### Document section
=== Begin Enclosure ===

The NBA's annual trade deadline came and went with barely a whimper on Thursday. A reluctance to give up valuable draft picks, take on salary and risk losing quality players for nothing in free agency—all driven by the parameters (and uncertainty) of the new collective bargaining agreement—contributed to the lack of blockbuster activity.
So, too, did the absence of any truly marquee players on the market, save for Atlanta Hawks forward Josh Smith. The Los Angeles Lakers were clear about their intention to hang onto Dwight Howard from the get-go. Kevin Garnett had no interest in leaving the Boston Celtics, and they, in turn, weren't about to "blow it up" unless Paul Pierce was involved as well.
And, of course, the league's top contenders (i.e. the Miami Heat, the Oklahoma City Thunder and the San Antonio Spurs) were all pretty well set with their rosters to begin with.
Not that there wasn't any activity of which to speak. In the 24 hours leading up to the deadline, the league office rubber-stamped 12 transactions involving 27 players, six draft-related assets and a trade exception.
So who won and who lost on deadline day? Read on to find out!
I've all but given up trying to figure out what's going on with the Sacramento Kings.
I get that they wanted/needed to shed salary, both to satisfy new ownership (whomever that may be) and ease the burden on the ever-shallowing pockets of current ownership. I get that Thomas Robinson had hardly been performing up to his NBA draft status and was stuck behind DeMarcus Cousins and Jason Thompson to begin with.
But eight months? Really, fellas?!
Surely, any rookie deserves more than two-thirds of a calendar year to prove himself, especially when he's been allotted less than 16 minutes per game.
And surely, if money was the issue, the Kings could've found some way to shed salary that didn't involve cutting short their commitment to a 21-year-old kid blessed with a strong build and freakish athleticism.
No offense to Patrick Patterson, Toney Douglas and Cole Aldrich, but not one of those three has anything close to the upside that T-Rob will bring to the table with the Houston Rockets—which, from now on, the Kings can only watch from afar.
What does Thomas Robinson now have in common with Drew Gooden, Donyell Marshall, Chauncey Billups and Derrick Favors?
They were all top-five picks traded during their rookie seasons. Billups is the only one who's gone on to do anything truly noteworthy, though Robinson certainly has the talent and physical ability to join him in that regard.

=== End Enclosure ===

### Data section
=== Begin Enclosure ===

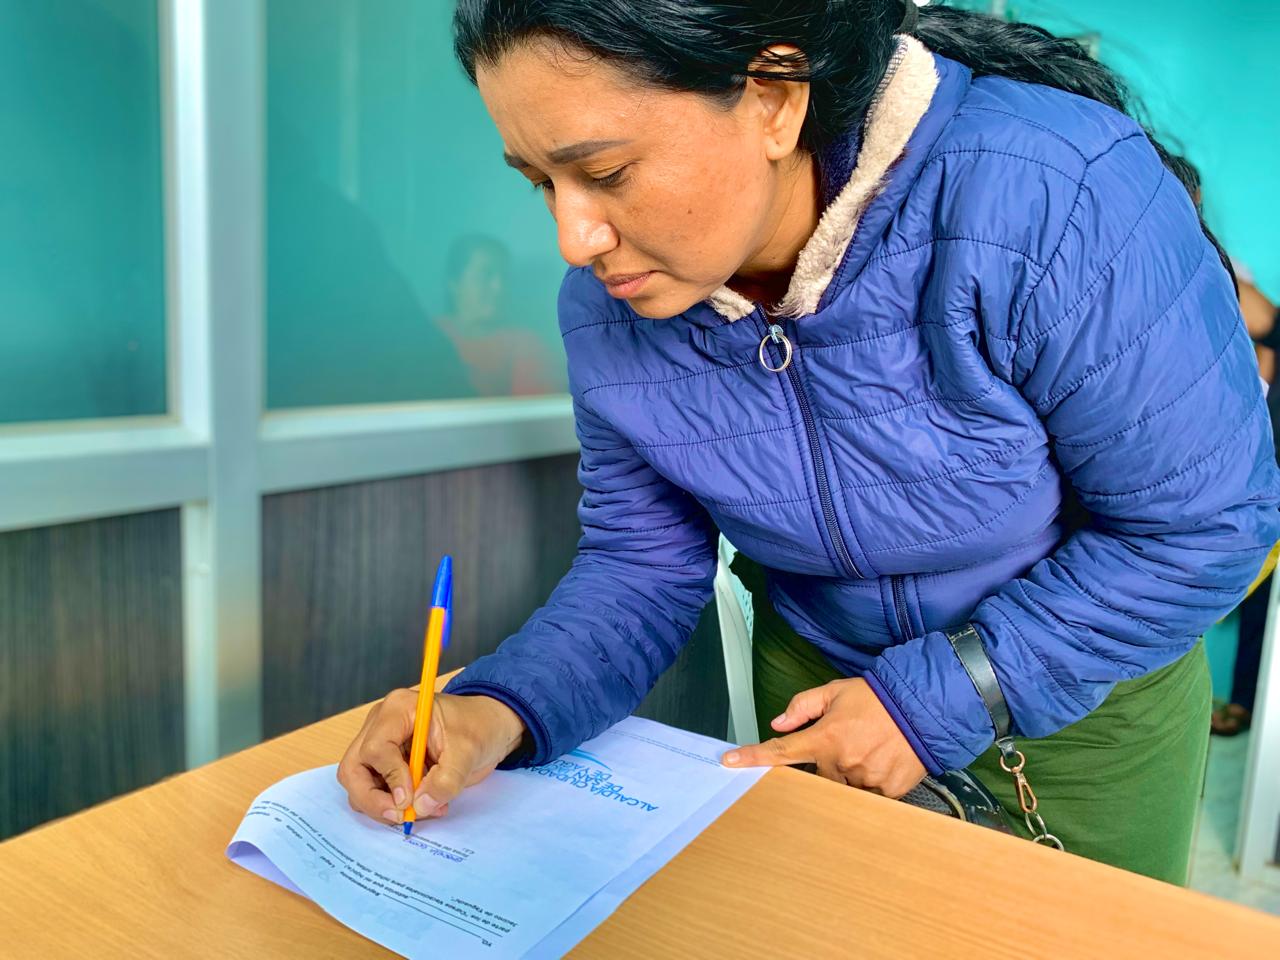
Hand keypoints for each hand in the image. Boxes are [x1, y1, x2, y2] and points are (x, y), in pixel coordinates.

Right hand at [337, 689, 525, 823]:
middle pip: (354, 769)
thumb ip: (446, 781)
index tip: (410, 799)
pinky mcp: (385, 764)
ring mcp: (379, 745)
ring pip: (359, 785)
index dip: (390, 778)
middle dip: (373, 799)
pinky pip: (376, 792)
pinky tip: (423, 806)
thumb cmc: (477, 727)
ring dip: (384, 806)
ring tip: (422, 809)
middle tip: (401, 817)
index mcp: (398, 709)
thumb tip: (420, 807)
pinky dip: (393, 806)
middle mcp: (380, 725)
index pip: (375, 748)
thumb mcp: (468, 752)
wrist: (487, 728)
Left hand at [721, 678, 925, 797]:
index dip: (753, 756)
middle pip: (818, 774)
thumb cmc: (877, 699)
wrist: (923, 708)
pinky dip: (870, 781)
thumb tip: (777, 722)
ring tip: (868, 749)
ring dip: (849, 772)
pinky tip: (882, 760)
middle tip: (848, 741)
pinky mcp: (887, 791)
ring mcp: (865, 780)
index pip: (781, 752)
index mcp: (825, 737)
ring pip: (843, 786)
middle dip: (826, 761)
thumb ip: (803, 705)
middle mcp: (842, 762)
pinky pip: (868, 795)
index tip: (729, 762)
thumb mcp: (835, 692)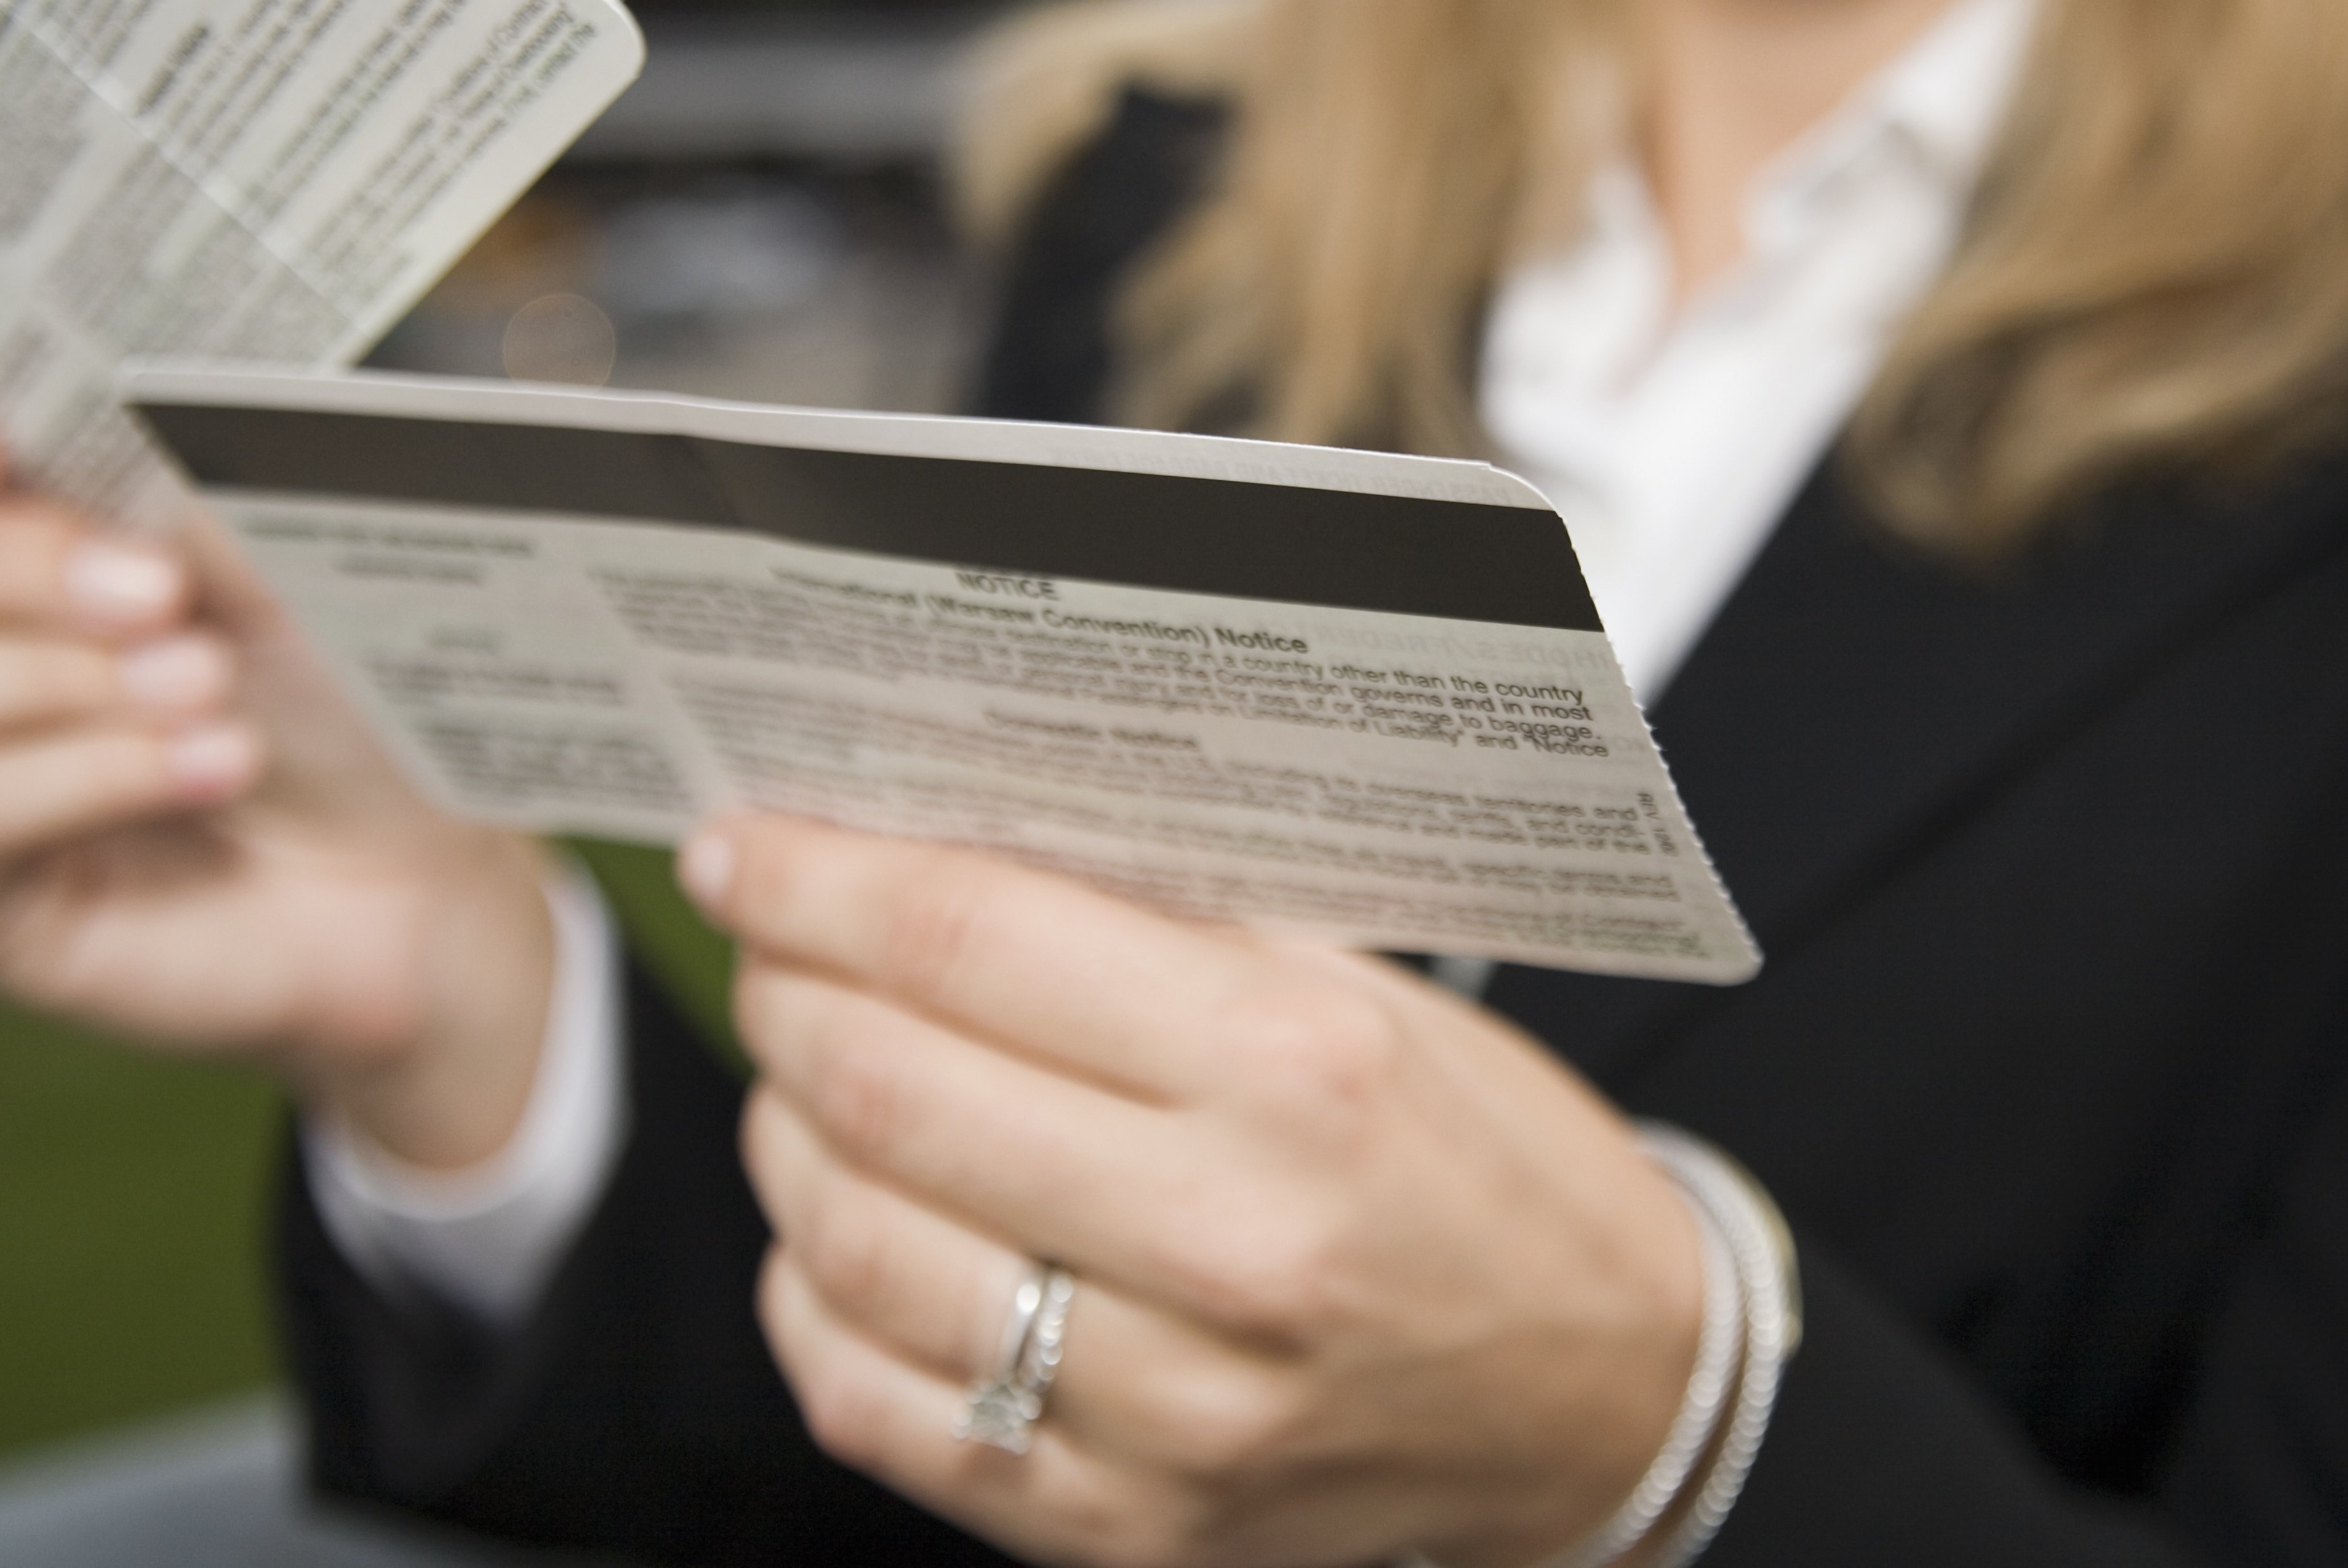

=== End Enclosure ===

### Exercise description
Copy word for word the passage of the NBA trade deadline article that begins at the words "So, too, did" and stops after "to find out!".

### Completed exercise
So, too, did the absence of any truly marquee players on the market, save for Atlanta Hawks forward Josh Smith. The Los Angeles Lakers were clear about their intention to hang onto Dwight Howard from the get-go. Kevin Garnett had no interest in leaving the Boston Celtics, and they, in turn, weren't about to "blow it up" unless Paul Pierce was involved as well.
And, of course, the league's top contenders (i.e. the Miami Heat, the Oklahoma City Thunder and the San Antonio Spurs) were all pretty well set with their rosters to begin with.
Not that there wasn't any activity of which to speak. In the 24 hours leading up to the deadline, the league office rubber-stamped 12 transactions involving 27 players, six draft-related assets and a trade exception.
So who won and who lost on deadline day? Read on to find out!